_Directions_:
Copy nothing from the entries below except the lines from the one containing "Page 5 of 6" through the one containing "You may not have", and copy those exactly.

_Source information_:
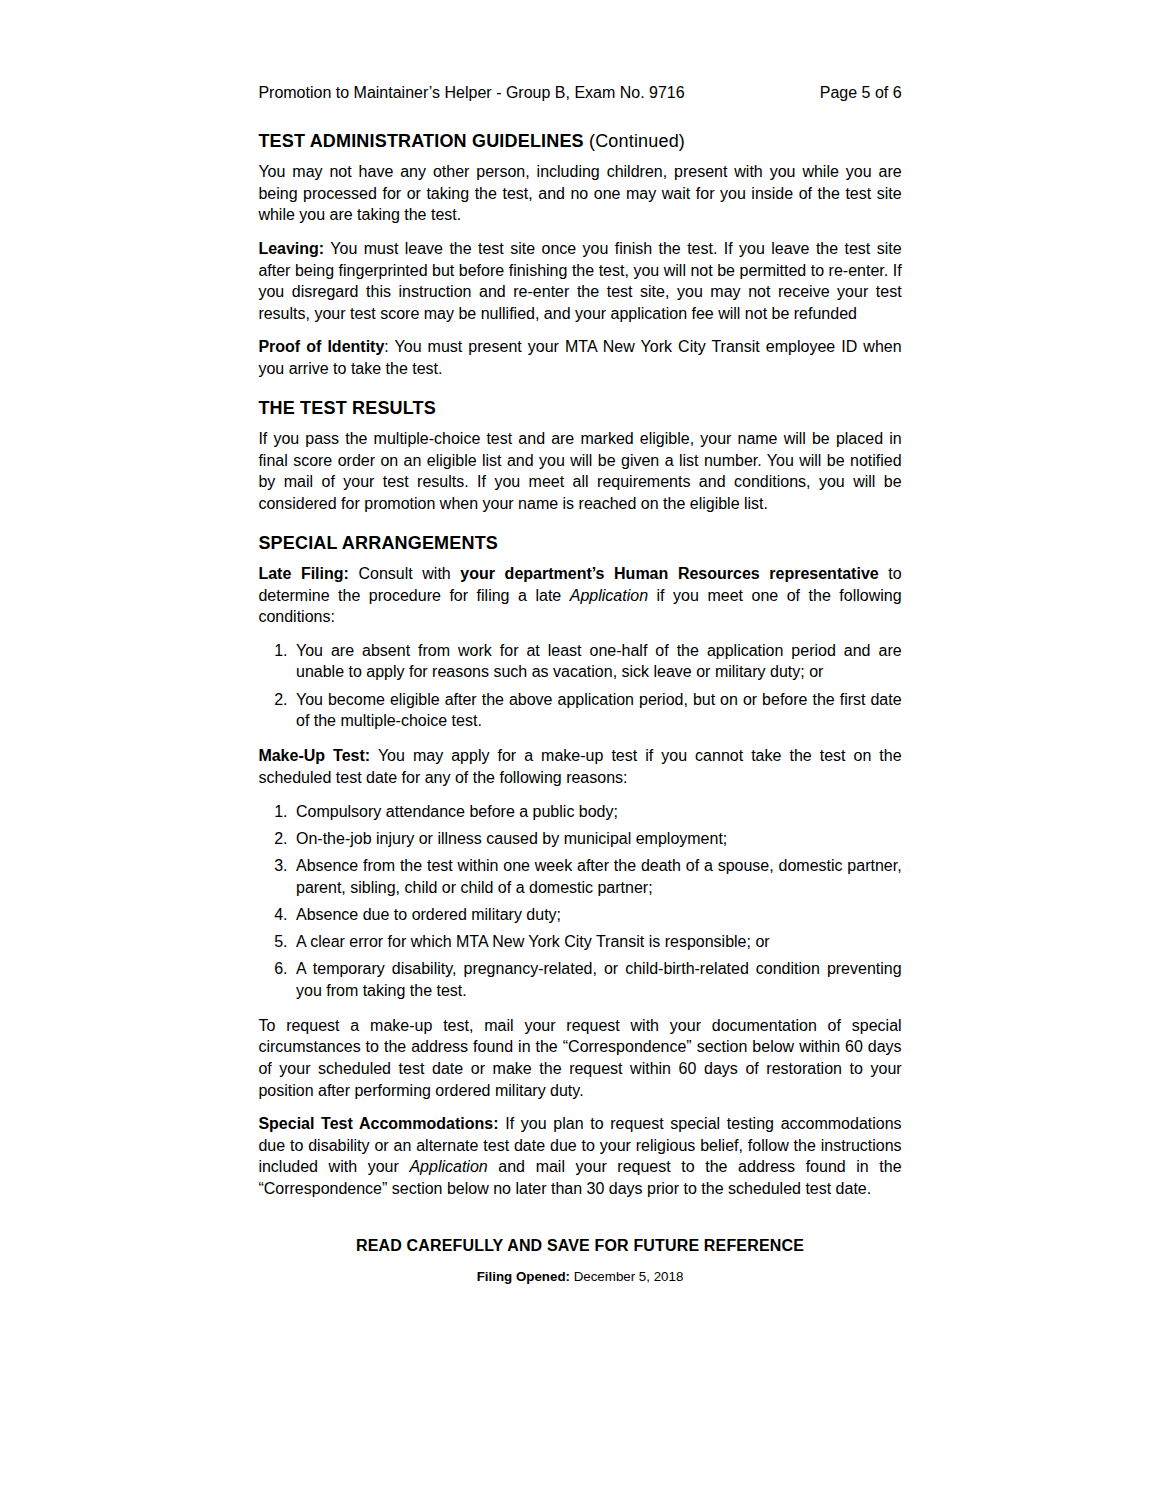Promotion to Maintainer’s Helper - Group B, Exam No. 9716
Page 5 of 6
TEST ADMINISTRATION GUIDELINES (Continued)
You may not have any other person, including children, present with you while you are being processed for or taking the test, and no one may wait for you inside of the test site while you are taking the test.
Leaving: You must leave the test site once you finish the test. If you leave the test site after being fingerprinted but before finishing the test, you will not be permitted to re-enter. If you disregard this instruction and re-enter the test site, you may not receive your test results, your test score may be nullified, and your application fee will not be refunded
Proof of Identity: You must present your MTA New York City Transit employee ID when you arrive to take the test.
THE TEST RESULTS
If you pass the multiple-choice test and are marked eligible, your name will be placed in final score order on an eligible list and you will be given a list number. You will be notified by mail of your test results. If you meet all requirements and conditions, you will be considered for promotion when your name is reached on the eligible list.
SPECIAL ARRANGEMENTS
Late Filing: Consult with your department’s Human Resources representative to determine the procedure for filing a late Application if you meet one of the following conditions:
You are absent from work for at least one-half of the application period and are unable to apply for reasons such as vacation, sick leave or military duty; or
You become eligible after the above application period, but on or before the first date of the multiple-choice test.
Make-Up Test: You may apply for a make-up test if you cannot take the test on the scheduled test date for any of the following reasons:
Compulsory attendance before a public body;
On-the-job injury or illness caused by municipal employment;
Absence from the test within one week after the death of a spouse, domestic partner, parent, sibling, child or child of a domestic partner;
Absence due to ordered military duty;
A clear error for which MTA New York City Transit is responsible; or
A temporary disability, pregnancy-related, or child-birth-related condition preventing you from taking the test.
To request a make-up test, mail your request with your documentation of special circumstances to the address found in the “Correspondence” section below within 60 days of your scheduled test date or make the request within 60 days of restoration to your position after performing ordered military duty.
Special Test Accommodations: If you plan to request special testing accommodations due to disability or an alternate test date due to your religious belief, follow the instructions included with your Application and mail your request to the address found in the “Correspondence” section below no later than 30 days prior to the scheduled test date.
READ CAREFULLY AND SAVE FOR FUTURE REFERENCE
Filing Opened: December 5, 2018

==

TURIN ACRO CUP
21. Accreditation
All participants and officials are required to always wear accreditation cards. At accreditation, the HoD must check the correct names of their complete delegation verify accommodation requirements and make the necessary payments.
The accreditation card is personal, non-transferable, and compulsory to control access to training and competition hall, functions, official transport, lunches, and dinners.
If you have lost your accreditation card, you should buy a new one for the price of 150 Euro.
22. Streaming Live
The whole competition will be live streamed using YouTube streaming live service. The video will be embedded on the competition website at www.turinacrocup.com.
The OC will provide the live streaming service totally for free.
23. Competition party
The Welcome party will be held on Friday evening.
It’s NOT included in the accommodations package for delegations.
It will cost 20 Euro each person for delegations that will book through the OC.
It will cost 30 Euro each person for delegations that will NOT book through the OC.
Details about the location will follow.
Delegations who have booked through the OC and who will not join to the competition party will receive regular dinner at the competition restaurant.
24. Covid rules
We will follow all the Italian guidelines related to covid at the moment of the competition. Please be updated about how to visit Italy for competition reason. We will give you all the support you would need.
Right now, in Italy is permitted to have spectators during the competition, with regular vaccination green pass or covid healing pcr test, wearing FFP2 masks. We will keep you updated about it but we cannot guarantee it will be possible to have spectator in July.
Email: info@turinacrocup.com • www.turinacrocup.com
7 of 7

---

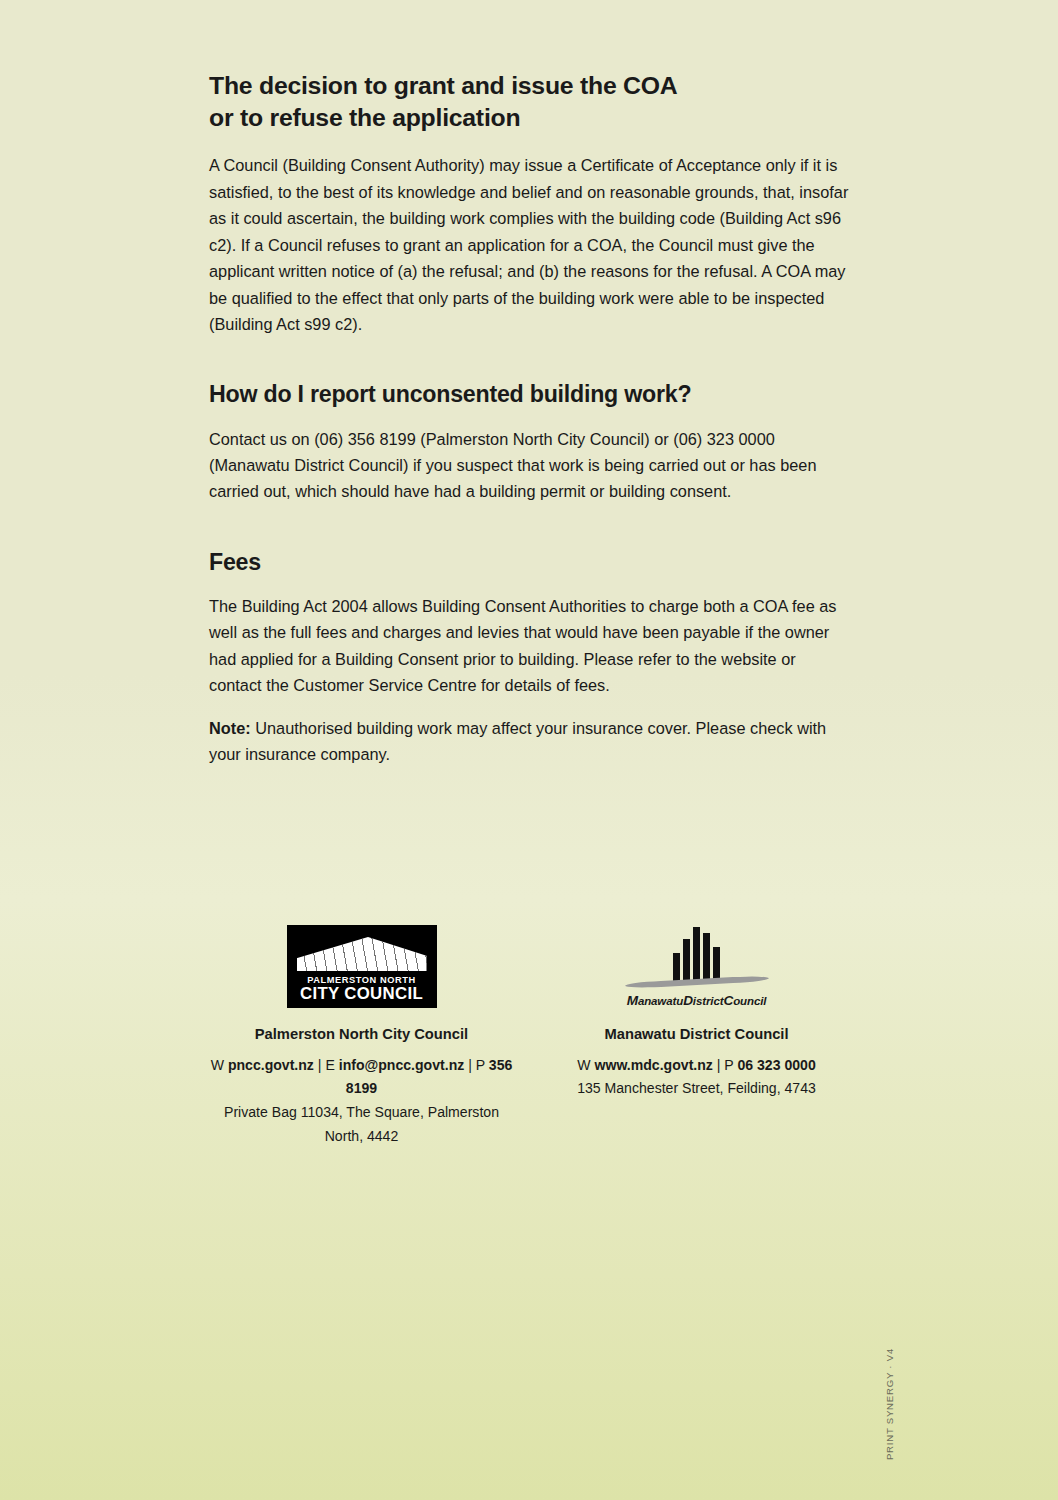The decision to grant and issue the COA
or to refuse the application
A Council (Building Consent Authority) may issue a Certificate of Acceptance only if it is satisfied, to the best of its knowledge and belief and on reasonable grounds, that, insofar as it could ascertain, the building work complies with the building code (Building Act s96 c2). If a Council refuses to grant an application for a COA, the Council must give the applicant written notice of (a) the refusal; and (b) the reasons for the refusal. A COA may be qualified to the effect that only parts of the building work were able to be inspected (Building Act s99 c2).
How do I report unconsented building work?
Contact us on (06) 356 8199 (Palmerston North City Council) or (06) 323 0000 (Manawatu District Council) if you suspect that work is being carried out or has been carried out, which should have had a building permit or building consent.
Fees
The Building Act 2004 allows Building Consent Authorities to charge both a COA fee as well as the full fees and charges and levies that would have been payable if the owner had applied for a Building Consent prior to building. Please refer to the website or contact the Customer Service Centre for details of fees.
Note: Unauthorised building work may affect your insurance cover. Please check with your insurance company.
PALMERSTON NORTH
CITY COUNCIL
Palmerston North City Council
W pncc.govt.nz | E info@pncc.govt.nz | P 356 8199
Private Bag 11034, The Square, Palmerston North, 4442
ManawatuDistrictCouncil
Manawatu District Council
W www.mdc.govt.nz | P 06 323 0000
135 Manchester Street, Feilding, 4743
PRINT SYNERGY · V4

_Your response_:
Page 5 of 6
TEST ADMINISTRATION GUIDELINES (Continued)
You may not have any other person, including children, present with you while you are being processed for or taking the test, and no one may wait for you inside of the test site while you are taking the test.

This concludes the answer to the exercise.